Mungkin juga bisa lebih dari itu aku sudah terlalu berani bermimpi, aku sudah terlalu berani terbang dengan sayap yang tak lagi utuh, ku hanya berfikir bahwa mungkin ia akan menguatkan sayapku, tapi aku salah, kini aku terhempas jauh, jauh sekali, sayapku tak lagi kuat, mimpiku tak lagi indah, ini suram bahkan mungkin begitu menyeramkan, aku kembali ke masa dimana aku pernah ingin terbebas dan merdeka,  aku kembali pada titik sulit yang pernah aku lalui dalam hidupku, aku kembali kepada masa dimana aku pernah ingin lari darinya,
Sadar bahwa dekat bukan berati tak selalu bersama,bersama namun tak harus saling bersentuhan, bersentuhan namun tak harus selalu menyatu. Aku melupakan beberapa kenyataan bahwa ia hanyalah seseorang yang hanya mampu kurindukan dalam diamku, bahwa dia hanya orang yang hanya mampu kucintai dalam ketidaktauanku, aku melupakan kenyataan bahwa dia bisa saja pergi dan meninggalkanku, aku terlalu percaya diri mengatakan bahwa ia tidak akan bisa pergi jauh dariku.
Hari itu  waktu menunjukan semuanya, pertanyaan yang selalu ingin kujawab namun tak pernah bisa, Harapan yang selalu ingin kuwujudkan namun tak pernah kesampaian, hari ini aku memahami segalanya bahwa dia telah kembali ketempat dimana  dia pernah ingin mencoba terlepas, hari ini aku menyadari bahwa ia pergi ketempat dimana ia seharusnya tinggal, akupun pernah berfikir ingin menjadi tempat dimana ia akan tinggal, pernah berfikir ingin menjadi tempat dimana ia tak harus pergi dan mencari tempat persinggahan yang lain, mungkin egois, tapi sebenaranya aku hanyalah wanita yang juga ingin menjadi satu satunya di hatinya, ingin menjadi satu satunya orang yang ia cintai aku salah!  Aku hanya berfikir seolah olah aku tidak hidup dengan banyak orang, aku salah karena berfikir terlalu polos, mempercayai semua apa yang dia ucapkan tanpa berfikir bahwa dia bukanlah malaikat yang diciptakan tanpa hawa nafsu.

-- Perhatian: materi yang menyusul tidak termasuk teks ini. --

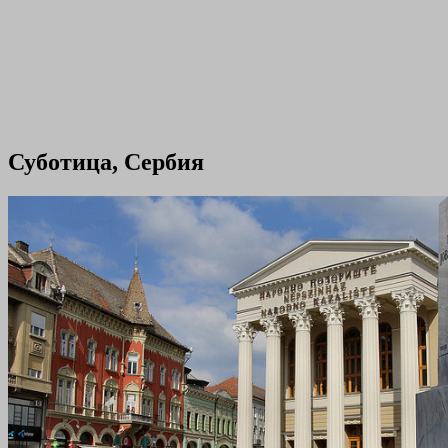
Суботица, Сербия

Mungkin benar, aku gagal, aku kalah dan aku keliru mencintainya. Benar aku begitu berharap bisa bersamanya dalam 7 kehidupan selanjutnya, tapi mungkin aku gagal, karena aku tidak bisa berada di antara keduanya, dan aku keliru pernah berfikir bahwa dia benar mencintaiku sampai akhirnya aku kalah karena keadaan cinta dan waktu tidak pernah berpihak padaku, aku kalah, tidak cukup bisa memenangkan hatinya,
Ketika semuanya usai, aku tak berfikir tentang bagaimana aku kedepannya, yang aku tau skrang aku tak lagi bisa mempercayai apapun dalam hidupku, aku tidak ingin terlalu percaya bahwa aku bisa mencintai dan jatuh cinta,rasanya sekarang semuanya berubah, rasanya sekarang aku tidak bisa terlalu percaya tentang cinta.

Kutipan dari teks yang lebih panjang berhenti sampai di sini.